Local officers learn how to spot sovereign citizens
Retired police chief recounts fateful encounter with sovereigns
The Cassville Police Department and the municipal court invited a former West Memphis, Ark., police chief to train area law enforcement about sovereign citizens, who have made their presence known in Barry County.
"[Sovereign cItizens] are more dangerous, more of a threat to us than international terrorists," said Bob Paudert, a retired police chief. "They are in our own backyard."
Before May 20, 2010, Paudert said he never heard of the sovereigns.
"By that afternoon, I was well familiar with them because they killed my son, Brandon, a police sergeant [in West Memphis], and his partner Bill Evans, on Interstate 40," Paudert said.

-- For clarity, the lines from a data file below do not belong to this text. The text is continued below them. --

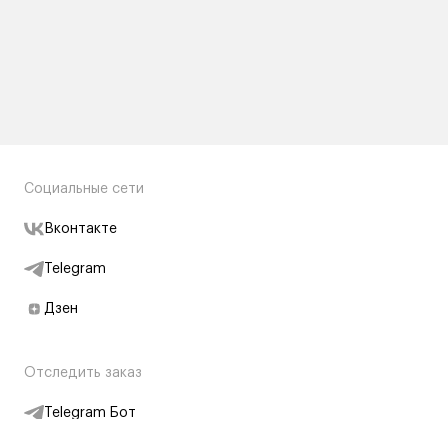
Социальные сети
Вконтакте
Telegram
Дзен
Отследить заказ
Telegram Бот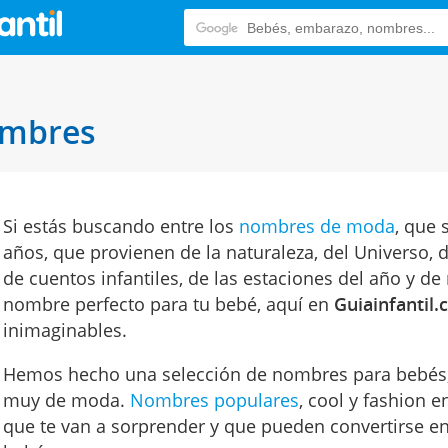
ombres
Si estás buscando entre los
nombres de moda
, que 
años, que provienen de la naturaleza, del Universo, d
de cuentos infantiles, de las estaciones del año y d
nombre perfecto para tu bebé, aquí en
Guiainfantil
inimaginables.
Hemos hecho una selección de nombres para bebés, 
muy de moda.
Nombres populares
, cool y fashion
que te van a sorprender y que pueden convertirse e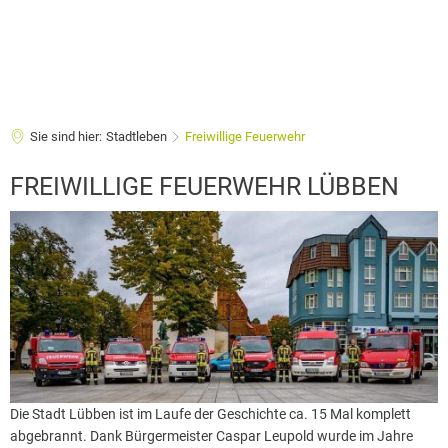
Sie sind hier:
Stadtleben
Freiwillige Feuerwehr
Freiwillige
FREIWILLIGE FEUERWEHR LÜBBEN
Feuerwehr
Die Stadt Lübben ist im Laufe der Geschichte ca. 15 Mal komplett
abgebrannt. Dank Bürgermeister Caspar Leupold wurde im Jahre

Brandon Paudert and Evans worked for Chief Paudert at the West Memphis Police Department.
After 11:30 a.m., Evans stopped a white Ohio van for an unknown reason during a drug interdiction stop on I-40.
Jerry Kane, who was 6 feet, 2 inches tall and weighed 260 pounds, got out of the van, Paudert said. Evans was 5 feet, 9 inches tall and weighed about 170 pounds. Joseph Kane, Jerry's 16-year-old son, sat in the van's front passenger seat.
"Jerry Kane was an out-of-work truck driver," he said. "He drove a truck across the country. He didn't have a job, so he goes into this sovereign thing, scamming money out of people, telling them that it's a secret bank account that the government has with your name on it, and the only way that you can get to that secret bank account is withdraw your citizenship from this country.
"And then, you can apply to get your money out of the bank. It's anywhere from $630,000 to $20 million in the secret bank account that you can get."
The Kanes, who wore white suits, also tried to recruit new sovereigns.
Sovereigns believe all laws do not apply to them, Paudert said. That law enforcement has no jurisdiction over them. They do not recognize the legal system. They renounce their citizenship.
Jerry Kane indicated he was a pastor at the traffic stop, and a Bible was in the front seat of the van, Paudert said.
Brandon Paudert then pulls up to see what is going on, he said.
"When he gets out of the car, within two minutes after he is there, both officers are dead," Paudert said.
Jerry Kane pushed Evans and Joseph Kane, who got out of the van, and shot Evans 11 times with an AK-47, he said. The bullets went through his vest. Evans fell in a ditch without getting a chance to unholster his sidearm.
Brandon Paudert took cover behind one of the police vehicles, which was a Chevrolet Tahoe SUV, and fired his .40 caliber Glock seven times. Joseph Kane shot Brandon Paudert 14 times, and he died on the interstate.
The Arkansas State Police and the Memphis Police Department blocked the bridges going into Memphis, Paudert said. The Kanes were located at a Walmart, nearly a mile from where Joseph Kane killed the two police offers.
Kane wounded Crittenden County Sheriff Dick Busby and Chief Enforcement Officer W.A. Wren in a shootout in the Walmart parking lot after they spotted the white van.
Michael Neal, a wildlife officer with the Arkansas Game and Fish Commission, then drove about 50 miles per hour across the Walmart parking lot and rammed his wildlife truck into the side of the white van, Paudert said.
Neal fired 30 rounds from his AR-15 rifle into the van, the chief said. Some of the first shots killed Jerry Kane. Joseph Kane then fired about 50 times with his AK-47 into Neal's truck. Neal then fired 30 more rounds. Neal then took cover after he disengaged the truck from the van. Law enforcement from Arkansas, Tennessee and Mississippi were also shooting into the van. Joseph Kane died in the Walmart parking lot.
A .45 caliber Taurus Judge pistol was found in the van, Paudert said. Five rounds were shot out of the pistol. The Kanes also had a pound of dope in the vehicle.
Jennifer Privett, the Cassville municipal court administrator, said she initially invited Paudert to a May court clerk conference in Osage Beach.
After Privett returned from the conference, she said she told Police Chief Dana Kammerlohr about Paudert. Kammerlohr wanted him to come to Cassville.
"We had received a letter from a sovereign in Seligman, and we knew that they were in our area because of that, so I contacted him," Privett said. "Normally, his program is a $2,000 program for about a two-hour speech. And then, I talked with him about the size of the department. He volunteered to come to us without charging us that."
A little more than a month ago, she also said a Shell Knob man entered the municipal court.
"In just the first 20 seconds that he walked in, I realized that he was professing to be a sovereign," Privett said. "Even though he didn't come out and say it, his language and the questions that he asked and the things that he did were all stuff that I learned from Bob's training."
After last week's presentation, Kammerlohr said the training will make the police officers more aware of what to look for when they approach a possible sovereign.
Officer safety is the main thing, she said. Her goal is for her officers to return home safe to their family each night.
"And, whatever I can help them with to acquire that goal is worth it," Kammerlohr said.